Masalah kedua dengan teori pengendalian diri melibatkan konsep
kontrol diri. Teori ini mengasumsikan bahwa pengendalian diri selalu dilakukan
untuk tujuan yang sesuai atau diterima secara sosial. Dengan kata lain, teori
mengasumsikan
bahwa orang dengan pengendalian diri yang tinggi selalu melakukan hal yang
benar. Namun, di sana bukan alasan logis mengapa pengendalian diri dan
kemampuan yang terkait dengannya (kecerdasan, pandangan ke depan, dan
ketekunan) tidak dapat digunakan untuk merencanakan dan mengeksekusi skema
kriminal yang rumit (Tittle, 1991).

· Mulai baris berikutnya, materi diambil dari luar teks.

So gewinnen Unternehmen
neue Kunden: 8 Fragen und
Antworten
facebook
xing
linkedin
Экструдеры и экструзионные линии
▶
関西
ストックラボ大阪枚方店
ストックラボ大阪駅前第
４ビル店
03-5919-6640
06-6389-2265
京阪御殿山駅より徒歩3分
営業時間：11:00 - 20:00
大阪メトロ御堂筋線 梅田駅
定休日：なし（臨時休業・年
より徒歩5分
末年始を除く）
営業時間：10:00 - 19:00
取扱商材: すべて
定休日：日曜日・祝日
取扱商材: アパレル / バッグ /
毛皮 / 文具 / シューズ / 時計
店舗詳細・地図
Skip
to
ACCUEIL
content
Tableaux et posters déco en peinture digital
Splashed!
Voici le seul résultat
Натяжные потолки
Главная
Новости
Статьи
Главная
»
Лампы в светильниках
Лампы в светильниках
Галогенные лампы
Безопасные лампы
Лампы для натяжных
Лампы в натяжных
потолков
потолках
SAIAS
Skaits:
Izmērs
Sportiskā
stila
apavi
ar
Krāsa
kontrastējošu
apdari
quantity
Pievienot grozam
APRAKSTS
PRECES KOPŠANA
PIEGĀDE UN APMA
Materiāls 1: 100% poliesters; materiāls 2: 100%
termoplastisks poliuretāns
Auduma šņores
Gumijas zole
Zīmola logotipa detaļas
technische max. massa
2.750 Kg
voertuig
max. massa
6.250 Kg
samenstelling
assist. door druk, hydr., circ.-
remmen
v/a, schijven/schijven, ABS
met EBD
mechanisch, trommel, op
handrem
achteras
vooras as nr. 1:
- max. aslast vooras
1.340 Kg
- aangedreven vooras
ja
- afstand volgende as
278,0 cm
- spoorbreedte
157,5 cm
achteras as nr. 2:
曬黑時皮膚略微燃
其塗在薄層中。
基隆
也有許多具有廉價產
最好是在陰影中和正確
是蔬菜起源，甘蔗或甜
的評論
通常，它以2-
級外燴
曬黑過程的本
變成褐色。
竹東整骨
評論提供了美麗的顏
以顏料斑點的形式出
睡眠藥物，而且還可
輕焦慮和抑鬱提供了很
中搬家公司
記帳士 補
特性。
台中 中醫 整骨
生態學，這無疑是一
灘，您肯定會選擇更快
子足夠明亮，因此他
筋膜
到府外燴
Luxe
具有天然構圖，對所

Mengapa berasumsi bahwa orang yang
memiliki disiplin diri selalu orang baik?.
Akhirnya, ada masalah dengan bagaimana peluang kriminal
dikonseptualisasikan dalam teori. Peluang kriminal dipahami sebagai hal-hal
sederhana yang jelas, seperti dompet yang tidak dijaga di kantor atau mobil di
tempat parkir dengan kunci di dalamnya. Ide dasarnya adalah kriminal itu peluang
muncul setiap kali orang yang cenderung kriminal memiliki akses ke semacam
objek yang ingin dia miliki secara teknis istilah, peluang kriminal terdiri dari
target yang sesuai dan kurangnya perwalian yang mampu (Cohen dan Felson,
1979). Dalam teori pengendalian diri, diasumsikan bahwa target seperti dompet
atau mobil secara intrinsik menarik atau diinginkan, dan satu-satunya hal yang
menahan kita untuk mencoba untuk mendapatkannya adalah tingkat pengendalian
diri kita. Tapi apakah ini benar? Kita akan menunjukkan bahwa daya tarik target
tergantung setidaknya sebagian pada situasi pelaku potensial (yaitu, pada faktor-
faktor dalam hidupnya yang independen dari tingkat pengendalian dirinya).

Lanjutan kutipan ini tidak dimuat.